On the military assault at the hotel, in which three men wore elite Garda-type uniforms and each brandished AK-47s, she said: “This is unprecedented in terms of effrontery, for a criminal gang to go into a hotel, with families, with the kind of armoury that they had and the way they were dressed.”

She said the city was now in the grip of a gang feud: “We have a cycle of revenge and retaliation. The gardaí, with their intelligence and security units, will do everything to prevent a further loss of life, to interrupt this cycle.

“We will stand down this threat from these gangs and the gardaí will have every resource that they need in order to have the kind of saturation policing that we need to see ... on our road networks and in our communities.”

She accepted once feuds like this start it is very hard to put a lid on them. “These gangs are relentless, as we’ve seen in various criminal feuds in the past, but let’s not make the assumption that they’re unstoppable, let’s just say they’re relentless. These people are not above the law.”

She cited the success of gardaí in Limerick in 2009 and the “saturation policing” there, with 24 of the 25 gangland murders being solved.
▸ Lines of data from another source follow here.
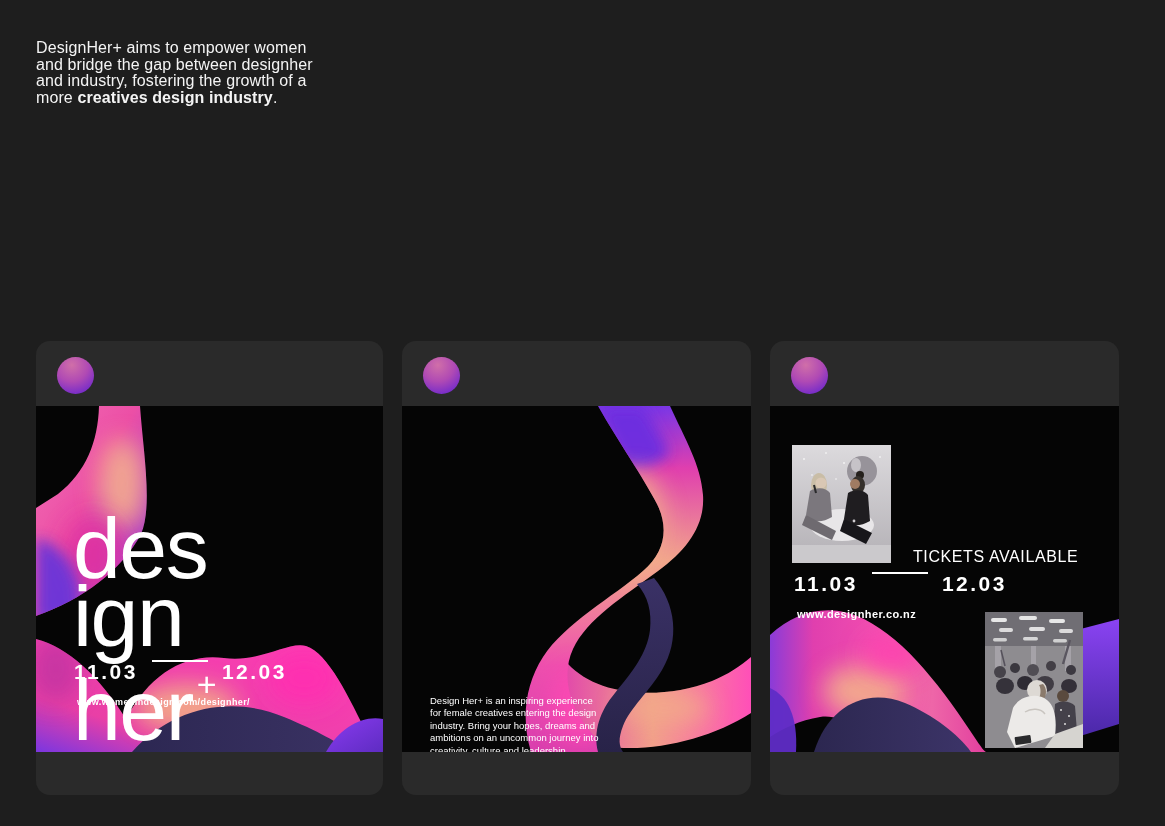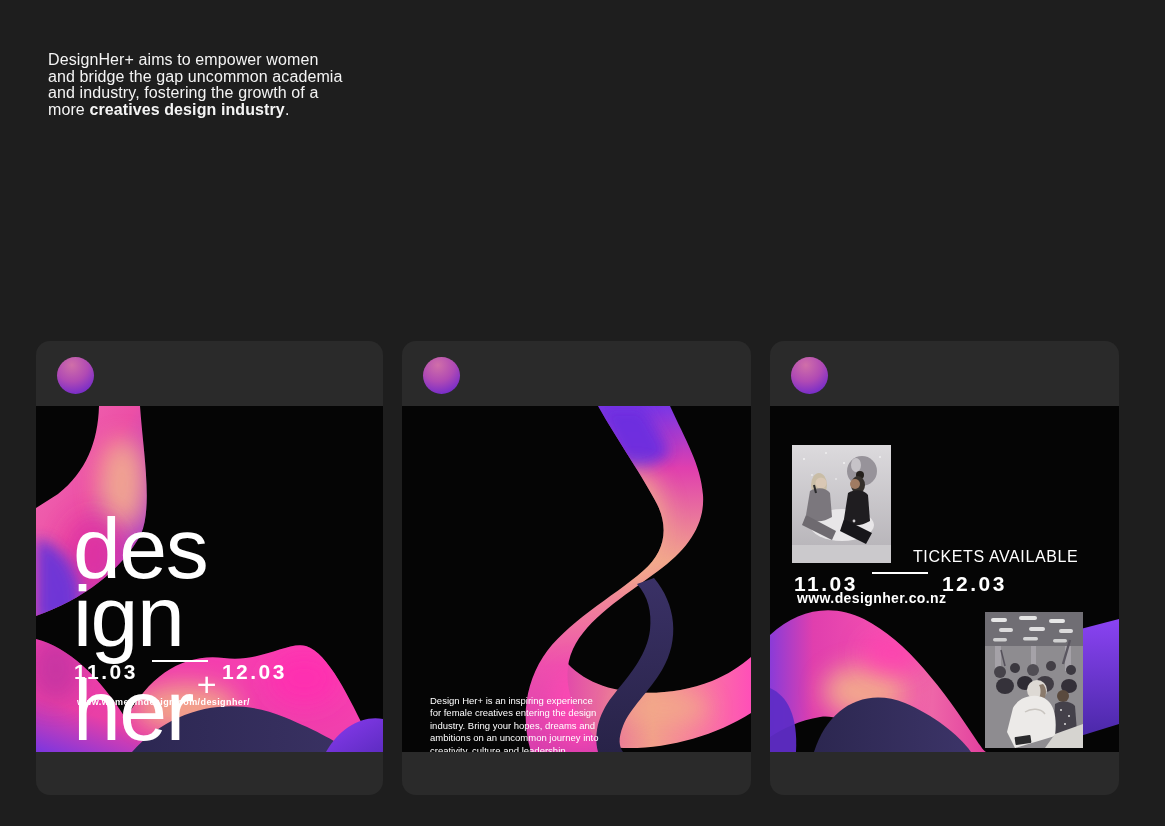"DesignHer+ aims to empower women" .intro { margin: 12px -> 0 }
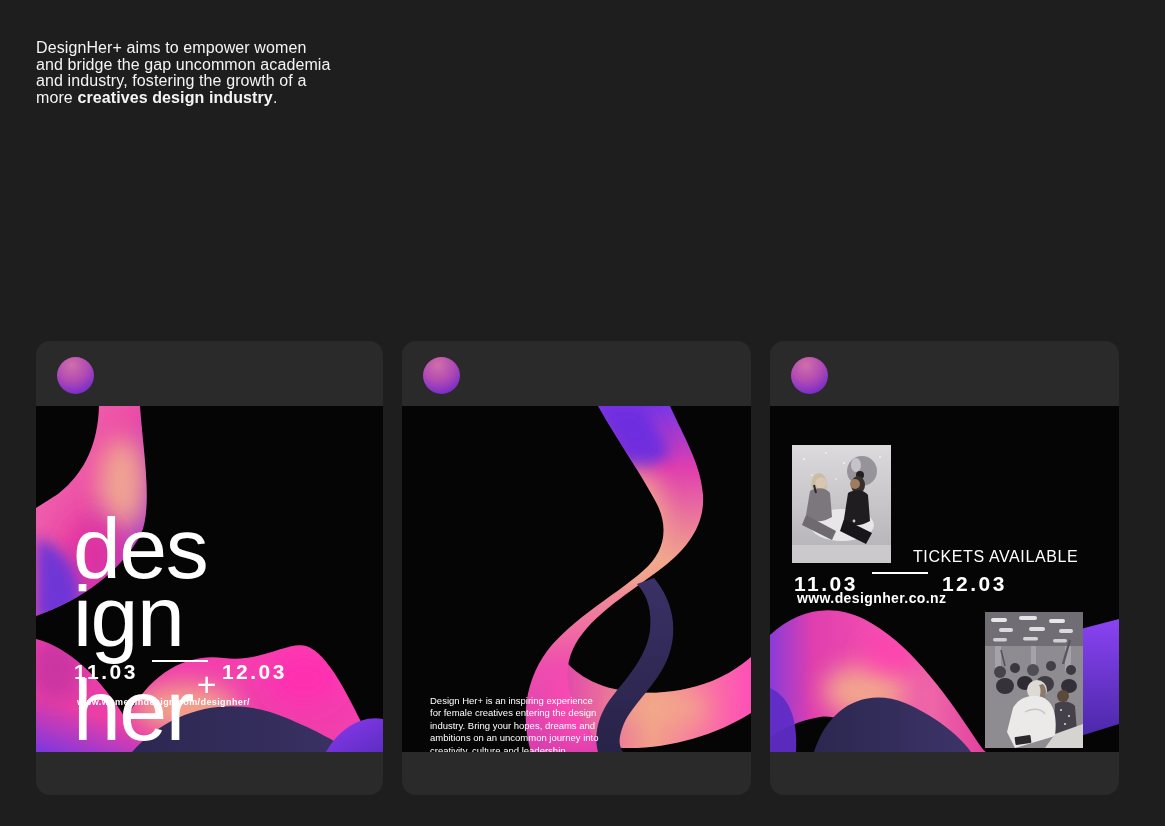"and bridge the gap uncommon" span { text: uncommon academia -> between designher }
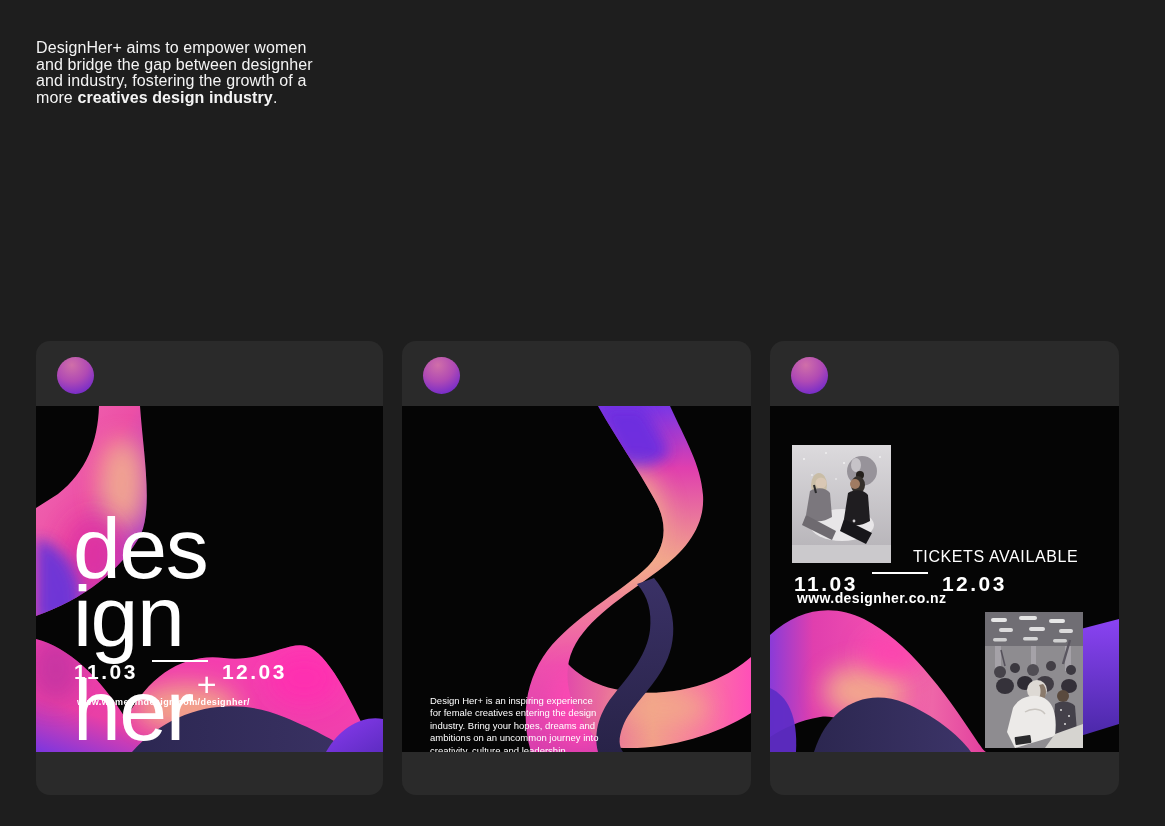"www.designher.co.nz" .c3-url { font-size: 14px -> 11px; top: 184px -> 202px }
Asked how that kind of policing can be provided, with just 12,800 gardaí, as opposed to almost 14,500 in 2009, she replied: “The Garda commissioner has assured me that given the support of government that kind of patrolling necessary, and the armed unit can be put in place, actually is being right now.”

The minister accepted that you cannot have the kinds of staffing cuts — as happened since 2010 after the economic crash — without “consequences” for the force.

She said gardaí “put their lives at risk” in confronting these gangs and said gangland murders had dropped from a height of 22 in 2010 to three last year.

She said reports from the Regency Hotel manager that three 999 calls went unanswered would be investigated. However, she said the first garda car was dispatched to the hotel within minute and all units within five minutes.